Chennai, July 9 The year 2007 is likely to see the global mining industry clock record financial results and witness further consolidation as industry leaders continue to spread out from their geographical homes to operate assets globally, according to Mine (‘Riding the Wave 2007’), a PricewaterhouseCoopers review of global trends in the mining industry in the year 2006.

“The prospect of takeovers of companies of all sizes means that CEOs must remain focused, both on moving their companies forward and managing their position, in the current environment of mega-mergers: hunt or be hunted,” said Mr Hugh Cameron, Global Mining Leader, and Mr Tim Goldsmith, Mining Leader – Asia Pacific and Mine Project Leader, in the report.

The report provides an aggregated view of the global mining industry in 2006, represented by 40 of the world’s largest mining companies based in 14 countries. Only two Indian companies, National Mineral Development Company Ltd and Vedanta Resources, figure in the list. These 40 mining companies account for over 80 per cent of the global industry by market capitalisation.

Key markets

According to the report, China and India are key markets as far as total revenue by customer location is concerned, with both accounting for eight per cent each. However, Europe and North America continue to dominate, totally accounting for 37 per cent.

For 2006, total industry revenue rose 37 per cent to $249 billion, year-on-year, while net profit rose 64 per cent to $67 billion.

During 2006, takeover activity picked up as a number of mega deals were sealed, with CVRD leading the way by purchasing Inco and becoming one of the world’s leading nickel producers.

Despite operating expenses continuing to rise, profit margins are expected to remain high for the near future, driven by exceptional demand sustaining the current commodity price levels, the report said.

“Unprecedented demand, primarily driven by Asia, continues. There remains confidence that demand will exceed supply, leading to the continuation of high commodity prices for the time being.”
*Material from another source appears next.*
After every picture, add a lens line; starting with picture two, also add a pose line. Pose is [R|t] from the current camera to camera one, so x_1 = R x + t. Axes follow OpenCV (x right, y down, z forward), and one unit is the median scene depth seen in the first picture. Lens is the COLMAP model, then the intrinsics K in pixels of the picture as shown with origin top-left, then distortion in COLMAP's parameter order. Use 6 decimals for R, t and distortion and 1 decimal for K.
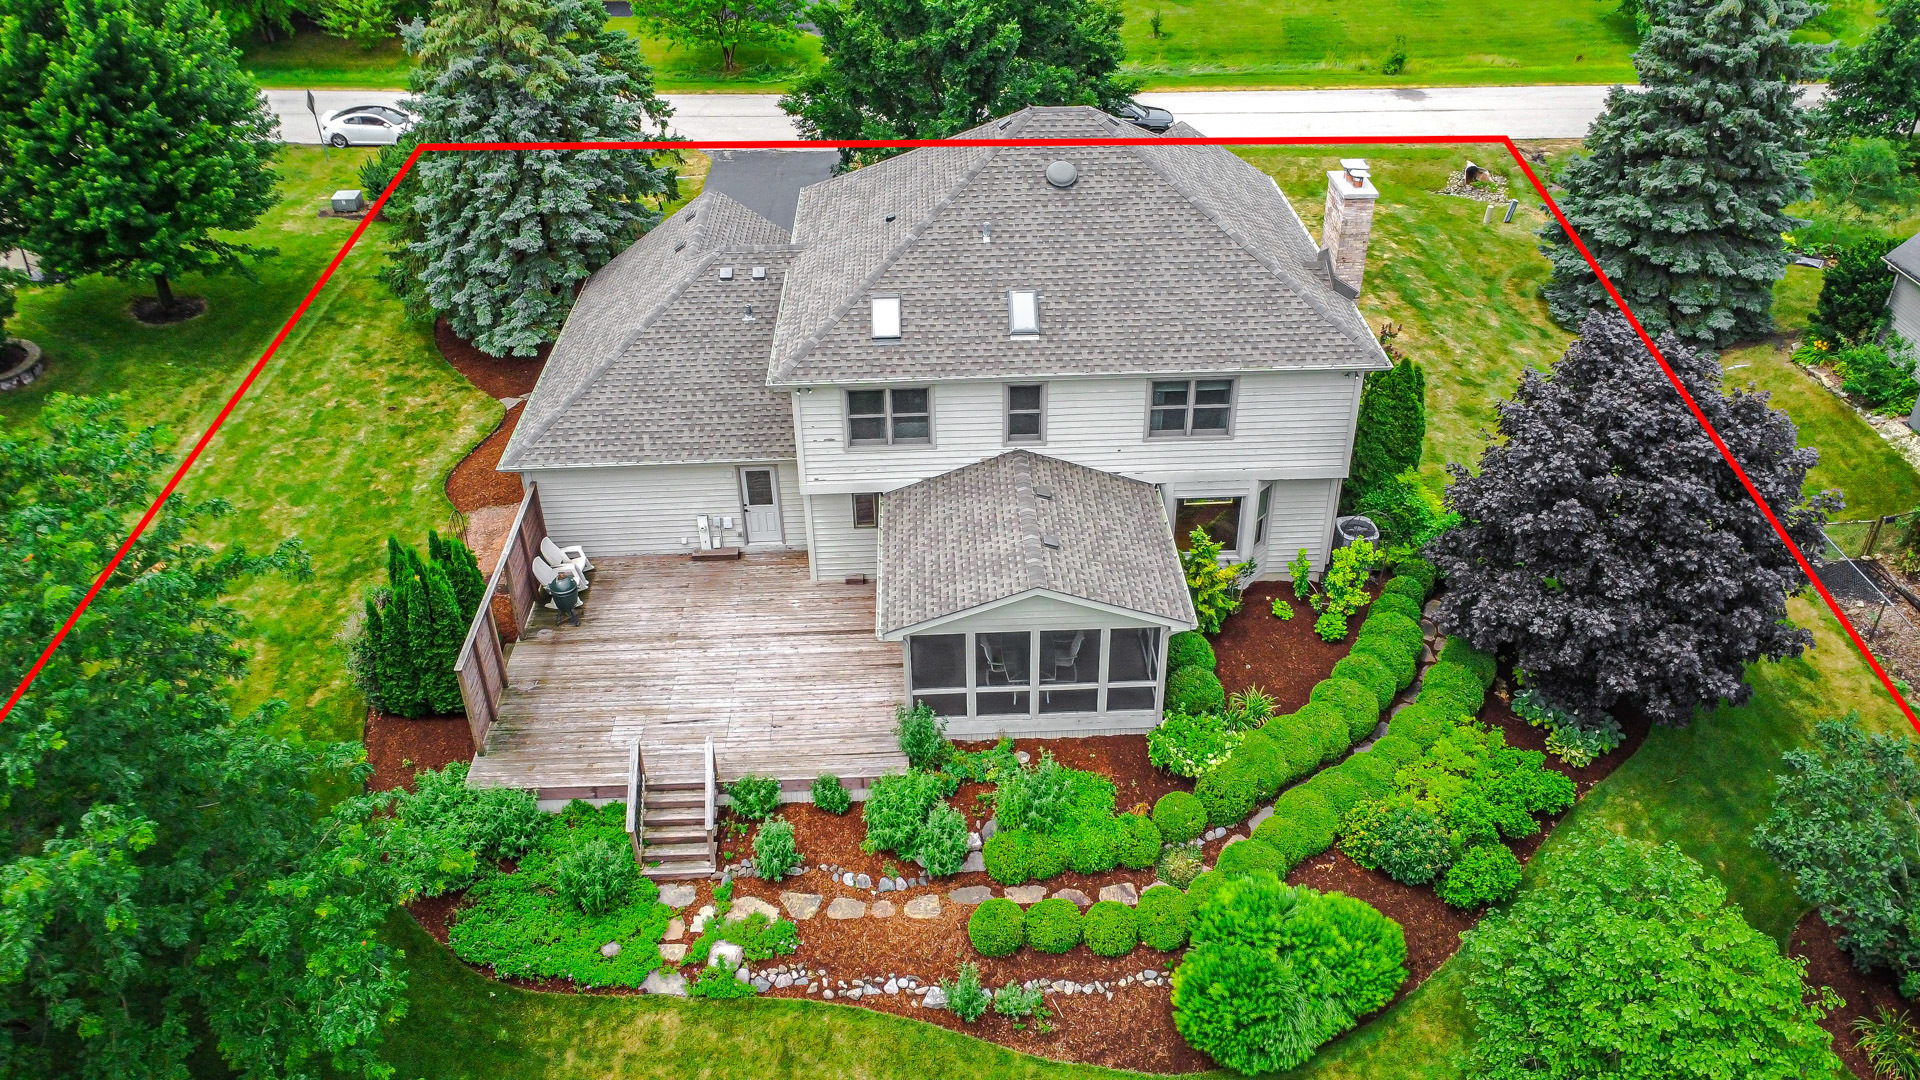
lens RADIAL K [[1352.4, 0, 950.1], [0, 1352.4, 539.3], [0, 0, 1]] dist [-0.019684, -0.004417]
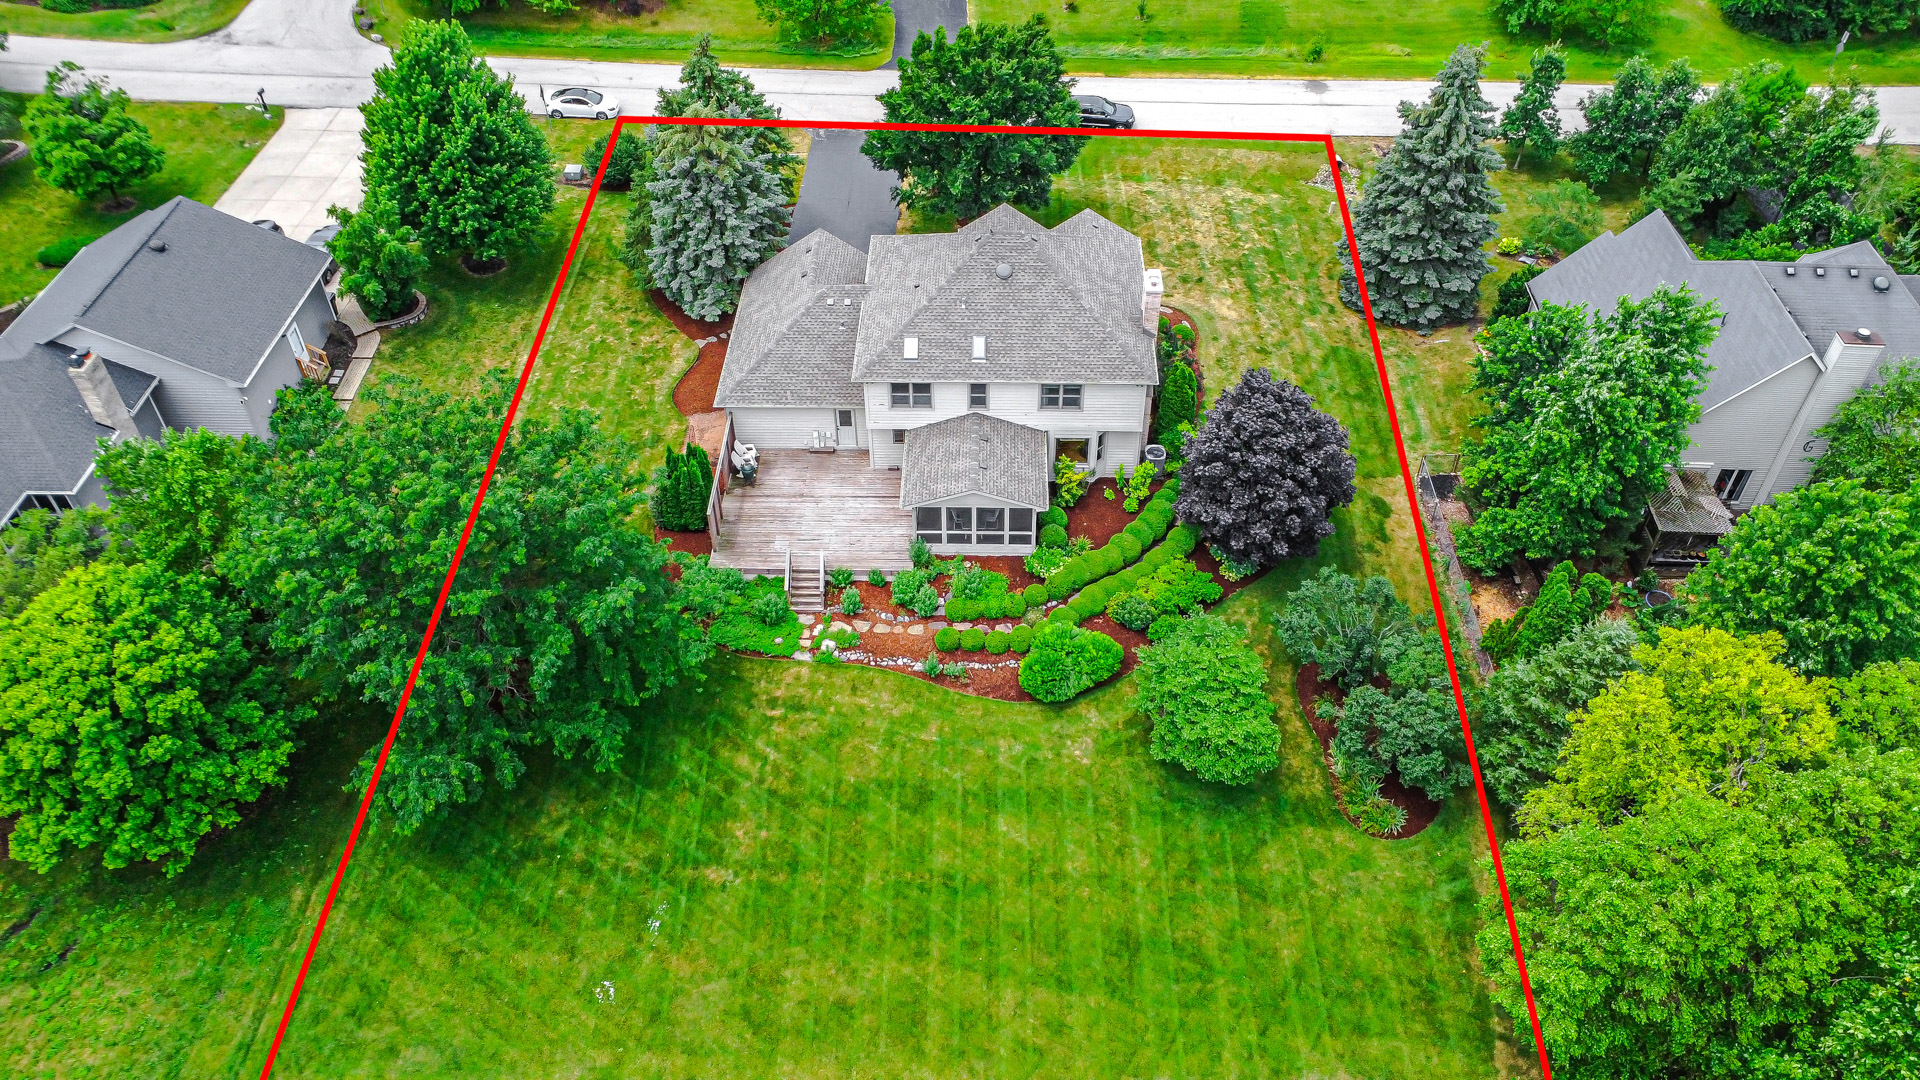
lens RADIAL K [[1352.4, 0, 966.1], [0, 1352.4, 540.4], [0, 0, 1]] dist [-0.019684, -0.004417]
pose [[0.998564, 0.046823, -0.026018, 0.094221], [-0.041594, 0.983833, 0.174192, -0.219932], [0.033754, -0.172860, 0.984368, -0.971956]]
It pointed out that hedge funds continue to be active in the industry and have impacted transactions and commodity prices due to the positions they take.
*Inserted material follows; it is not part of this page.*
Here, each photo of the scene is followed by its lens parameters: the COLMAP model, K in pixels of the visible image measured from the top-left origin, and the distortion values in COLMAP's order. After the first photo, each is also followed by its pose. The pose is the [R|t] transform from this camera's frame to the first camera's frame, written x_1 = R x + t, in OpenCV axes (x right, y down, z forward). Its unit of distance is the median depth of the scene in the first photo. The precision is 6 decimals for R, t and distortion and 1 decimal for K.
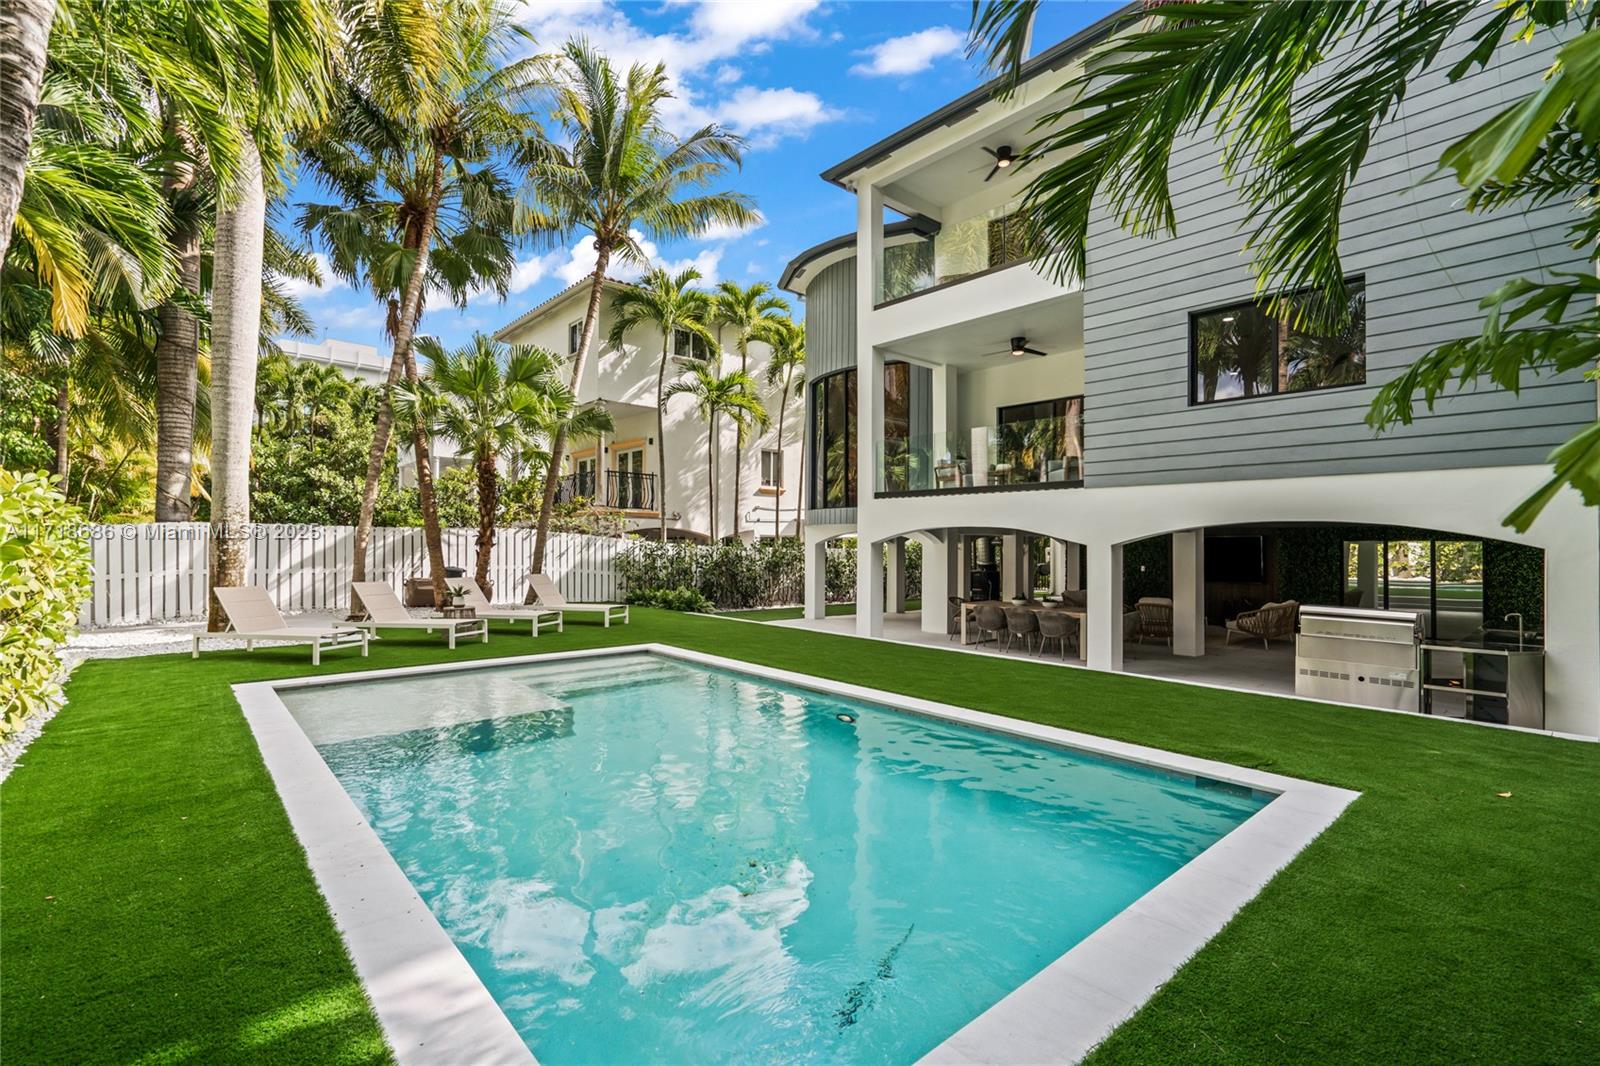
lens RADIAL K [[727.5, 0, 803.6], [0, 727.5, 535.2], [0, 0, 1]] dist [-0.009508, 0.004413]
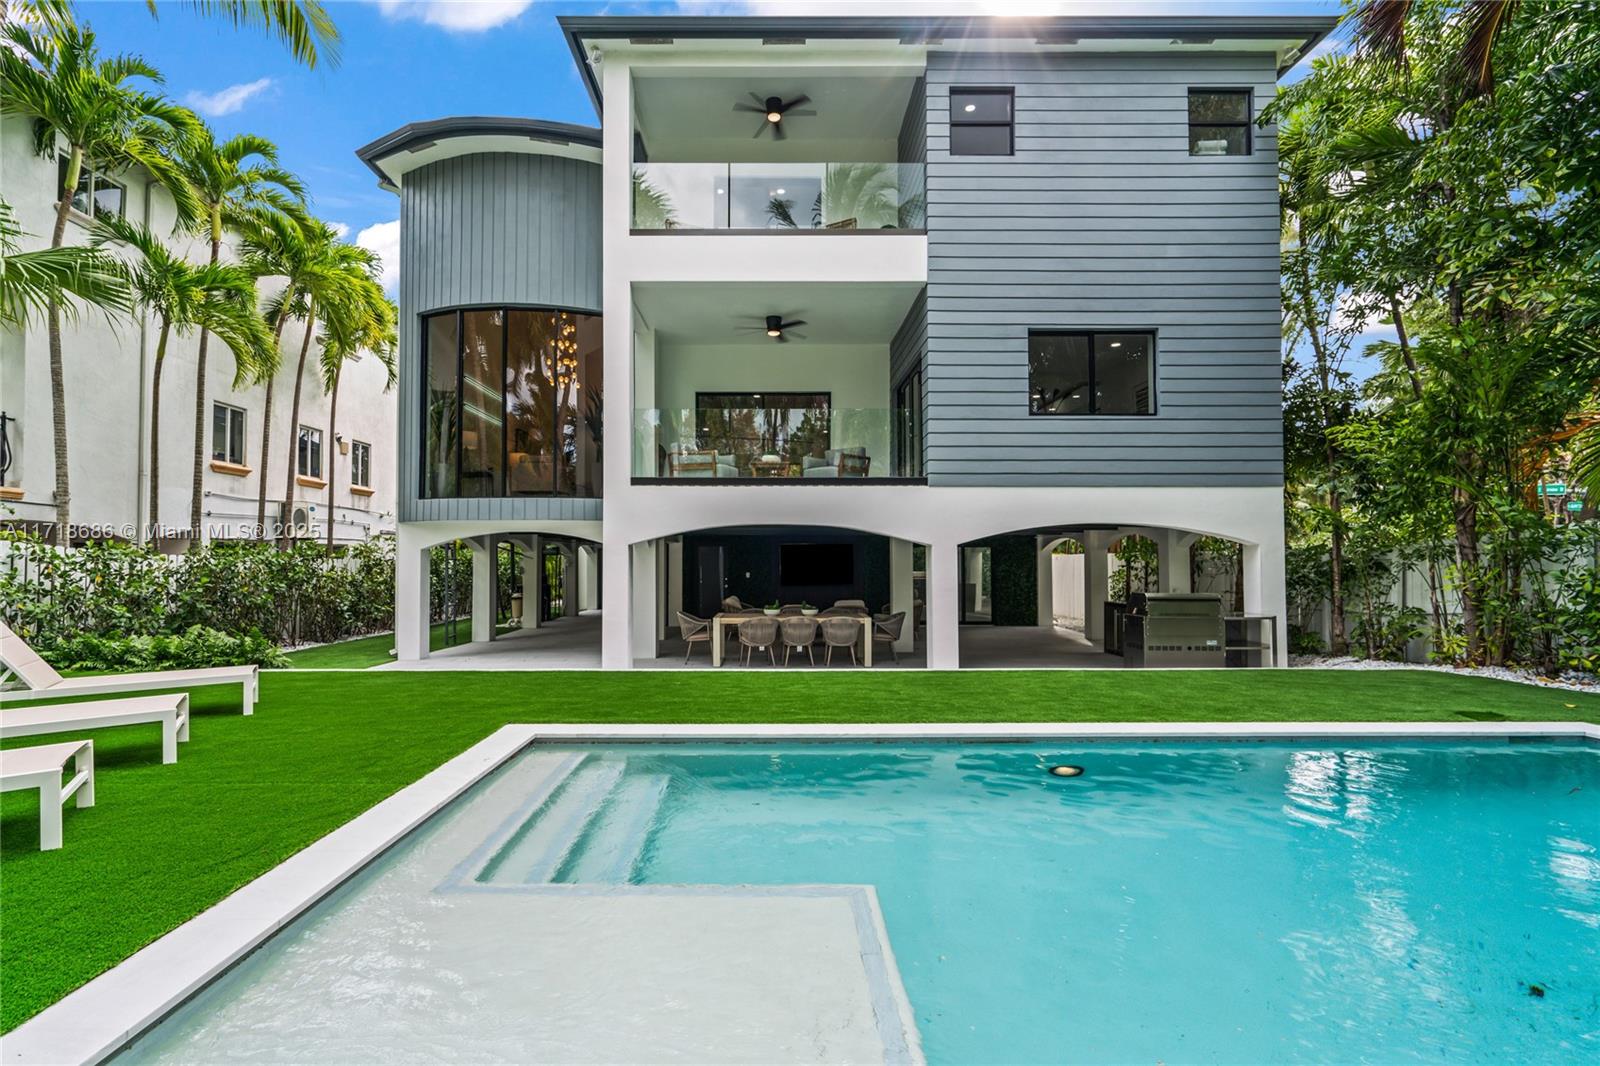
lens RADIAL K [[727.5, 0, 795.7], [0, 727.5, 538.3], [0, 0, 1]] dist [-0.009508, 0.004413]
pose [[0.655732, 0.013378, 0.754875, -0.376666], [-0.000601, 0.999852, -0.017197, 0.017515], [-0.754994, 0.010823, 0.655643, 0.411734]]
“This transaction activity is often hostile and no one is immune to their attentions. High cash flows and easily accessible funds mean that this trend will continue.”

It added that there are growing indications of potential for private equity funds to share in the returns from the industry.

“The potential arrival of private equity as holders of major mining projects will also be of interest as they come to grips with the cyclical nature of the industry.”

According to the report, the mining boom experienced over the last few years has some way to go.

“Urban migration and Asia’s appetite for commodities point to strong demand; in general terms, supply has not yet caught up to demand and is struggling to do so.”

Many issues such as lack of skilled workers and equipment shortages are impacting input costs. “Mine developments take a long time and the cost of development has risen rapidly; besides, health and safety remain key issues to manage.”